Karen Finley’s piece, “Catch 23: Broken Negative,” is a work in progress that revisits her earlier work — the one that caused all the hoopla when she smeared her nude body with chocolate.

Everything begins with Paul Nebenzahl at the piano playing a jazzed-up version of “My Funny Valentine.” Fleck rushed in (an impromptu appearance?) to sing the lyrics as a tribute to Karen before she began her performance.

Finley, who is currently a professor at NYU’s Tisch School of the Arts, started by connecting the dots between the sanity/insanity of war/peace, life/death and what’s going on in the world.
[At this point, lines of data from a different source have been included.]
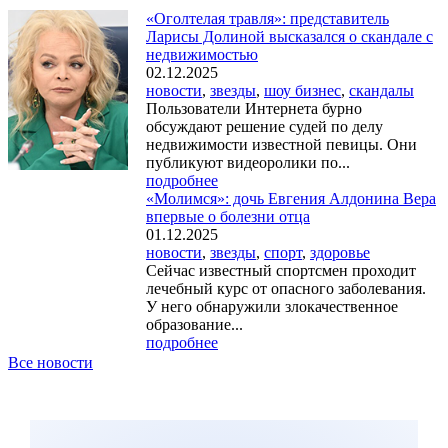
«Оголтелая травля»: представитель
Ларисы Долиной высказался о скандале с
недвижимостью
02.12.2025
новости
,
звезды
,
шоу бизнес
,
скандалы
Пользователи Интернета бурно
обсуждают решение судей по делу
недвижимости известной певицы. Они
публикуют видеоролики по...
подробнее
«Молимся»: дочь Евгения Алдонина Вера
впервые о болезни отца
01.12.2025
новости
,
звезды
,
спорт
,
здоровье
Сейчас известный спортсмен проходит
лечебный курс от опасного заболевания.
У него обнаружили злокачественное
образование...
подробнее
Все новости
By using Heller’s novel, “Catch 22,” as an example, she compares life today with the insanity that surrounded the world during World War II. Then smearing her nude body with chocolate (which represents excrement), and covering it with artificial candy hearts and colorful sprinkles, Finley told us about the St. Valentine Day Massacre in Chicago, which was another Catch 22. Footage of the massacre filled the stage as Nebenzahl played a haunting version of “My Funny Valentine.” 

Then Finley moved on to Chicago race riots in 1919, Al Capone in Las Vegas, the atomic bomb in Japan and dead American soldiers in Afghanistan. “Catch 22” is now “Catch 23.”

We’re still trapped in an insane world that holds us captive.